◆ **What you need to do**
Check each line of the data, and copy those where "Priority" appears.

_ _ _ _ _

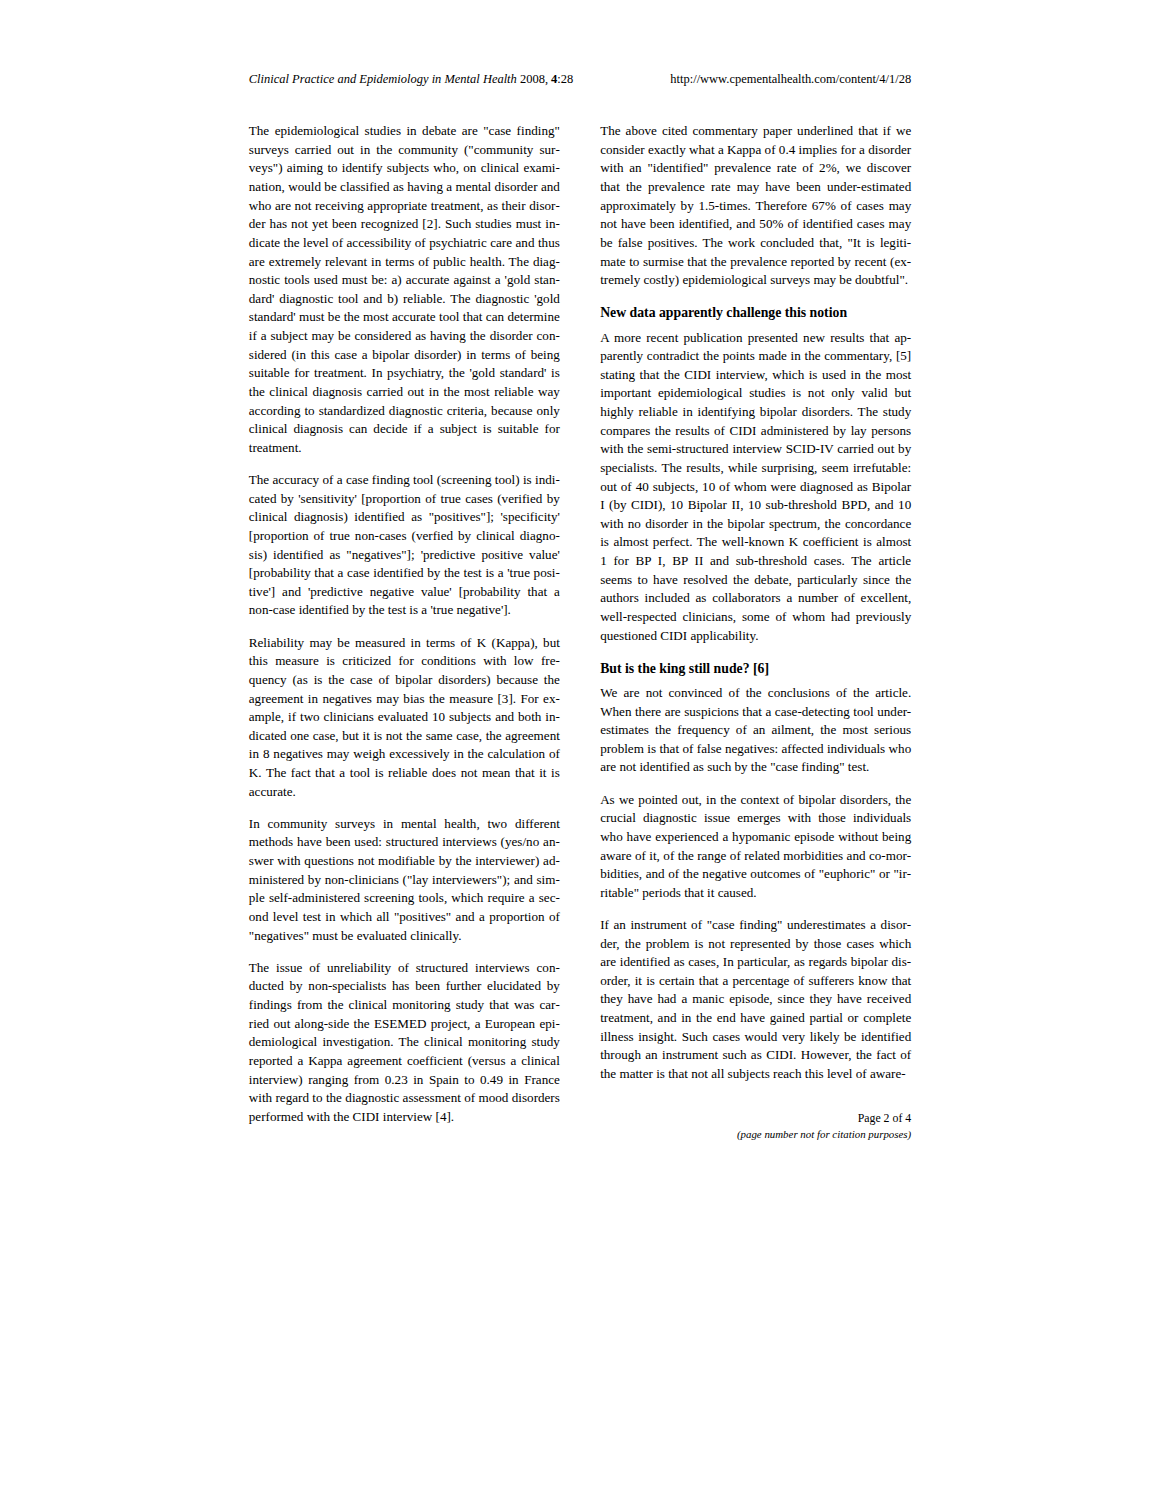Clinical Practice and Epidemiology in Mental Health 2008, 4:28
http://www.cpementalhealth.com/content/4/1/28
The epidemiological studies in debate are "case finding" surveys carried out in the community ("community surveys") aiming to identify subjects who, on clinical examination, would be classified as having a mental disorder and who are not receiving appropriate treatment, as their disorder has not yet been recognized [2]. Such studies must indicate the level of accessibility of psychiatric care and thus are extremely relevant in terms of public health. The diagnostic tools used must be: a) accurate against a 'gold standard' diagnostic tool and b) reliable. The diagnostic 'gold standard' must be the most accurate tool that can determine if a subject may be considered as having the disorder considered (in this case a bipolar disorder) in terms of being suitable for treatment. In psychiatry, the 'gold standard' is the clinical diagnosis carried out in the most reliable way according to standardized diagnostic criteria, because only clinical diagnosis can decide if a subject is suitable for treatment.
The accuracy of a case finding tool (screening tool) is indicated by 'sensitivity' [proportion of true cases (verified by clinical diagnosis) identified as "positives"]; 'specificity' [proportion of true non-cases (verfied by clinical diagnosis) identified as "negatives"]; 'predictive positive value' [probability that a case identified by the test is a 'true positive'] and 'predictive negative value' [probability that a non-case identified by the test is a 'true negative'].
Reliability may be measured in terms of K (Kappa), but this measure is criticized for conditions with low frequency (as is the case of bipolar disorders) because the agreement in negatives may bias the measure [3]. For example, if two clinicians evaluated 10 subjects and both indicated one case, but it is not the same case, the agreement in 8 negatives may weigh excessively in the calculation of K. The fact that a tool is reliable does not mean that it is accurate.
In community surveys in mental health, two different methods have been used: structured interviews (yes/no answer with questions not modifiable by the interviewer) administered by non-clinicians ("lay interviewers"); and simple self-administered screening tools, which require a second level test in which all "positives" and a proportion of "negatives" must be evaluated clinically.
The issue of unreliability of structured interviews conducted by non-specialists has been further elucidated by findings from the clinical monitoring study that was carried out along-side the ESEMED project, a European epidemiological investigation. The clinical monitoring study reported a Kappa agreement coefficient (versus a clinical interview) ranging from 0.23 in Spain to 0.49 in France with regard to the diagnostic assessment of mood disorders performed with the CIDI interview [4].
The above cited commentary paper underlined that if we consider exactly what a Kappa of 0.4 implies for a disorder with an "identified" prevalence rate of 2%, we discover that the prevalence rate may have been under-estimated approximately by 1.5-times. Therefore 67% of cases may not have been identified, and 50% of identified cases may be false positives. The work concluded that, "It is legitimate to surmise that the prevalence reported by recent (extremely costly) epidemiological surveys may be doubtful".
New data apparently challenge this notion
A more recent publication presented new results that apparently contradict the points made in the commentary, [5] stating that the CIDI interview, which is used in the most important epidemiological studies is not only valid but highly reliable in identifying bipolar disorders. The study compares the results of CIDI administered by lay persons with the semi-structured interview SCID-IV carried out by specialists. The results, while surprising, seem irrefutable: out of 40 subjects, 10 of whom were diagnosed as Bipolar I (by CIDI), 10 Bipolar II, 10 sub-threshold BPD, and 10 with no disorder in the bipolar spectrum, the concordance is almost perfect. The well-known K coefficient is almost 1 for BP I, BP II and sub-threshold cases. The article seems to have resolved the debate, particularly since the authors included as collaborators a number of excellent, well-respected clinicians, some of whom had previously questioned CIDI applicability.
But is the king still nude? [6]
We are not convinced of the conclusions of the article. When there are suspicions that a case-detecting tool under-estimates the frequency of an ailment, the most serious problem is that of false negatives: affected individuals who are not identified as such by the "case finding" test.
As we pointed out, in the context of bipolar disorders, the crucial diagnostic issue emerges with those individuals who have experienced a hypomanic episode without being aware of it, of the range of related morbidities and co-morbidities, and of the negative outcomes of "euphoric" or "irritable" periods that it caused.
If an instrument of "case finding" underestimates a disorder, the problem is not represented by those cases which are identified as cases, In particular, as regards bipolar disorder, it is certain that a percentage of sufferers know that they have had a manic episode, since they have received treatment, and in the end have gained partial or complete illness insight. Such cases would very likely be identified through an instrument such as CIDI. However, the fact of the matter is that not all subjects reach this level of aware-
Page 2 of 4
(page number not for citation purposes)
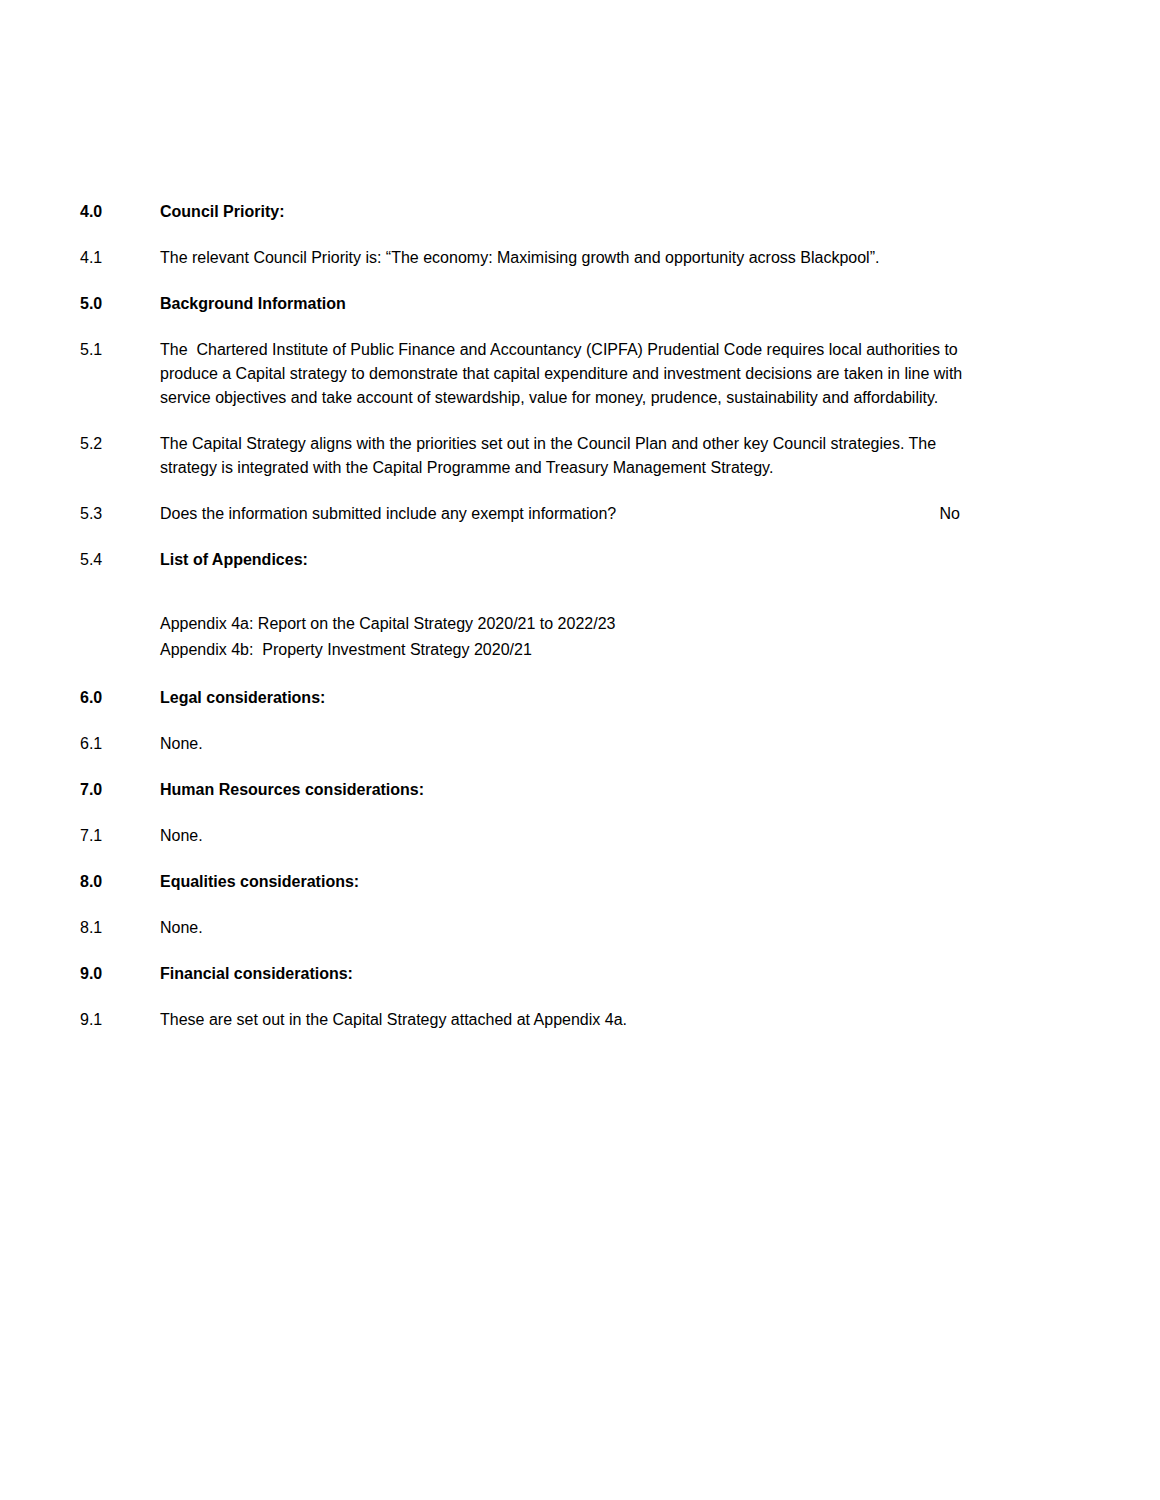4.0
Council Priority:
4.1
The relevant Council Priority is: “The economy: Maximising growth and opportunity across Blackpool”.
5.0
Background Information
5.1
The Chartered Institute of Public Finance and Accountancy (CIPFA) Prudential Code requires local authorities to produce a Capital strategy to demonstrate that capital expenditure and investment decisions are taken in line with service objectives and take account of stewardship, value for money, prudence, sustainability and affordability.
5.2
The Capital Strategy aligns with the priorities set out in the Council Plan and other key Council strategies. The strategy is integrated with the Capital Programme and Treasury Management Strategy.
5.3
Does the information submitted include any exempt information?No
5.4
List of Appendices:
Appendix 4a: Report on the Capital Strategy 2020/21 to 2022/23
Appendix 4b: Property Investment Strategy 2020/21
6.0
Legal considerations:
6.1
None.
7.0
Human Resources considerations:
7.1
None.
8.0
Equalities considerations:
8.1
None.
9.0
Financial considerations:
9.1
These are set out in the Capital Strategy attached at Appendix 4a.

_ _ _ _ _

◆ **Solution for this exercise**
Council Priority:
The relevant Council Priority is: “The economy: Maximising growth and opportunity across Blackpool”.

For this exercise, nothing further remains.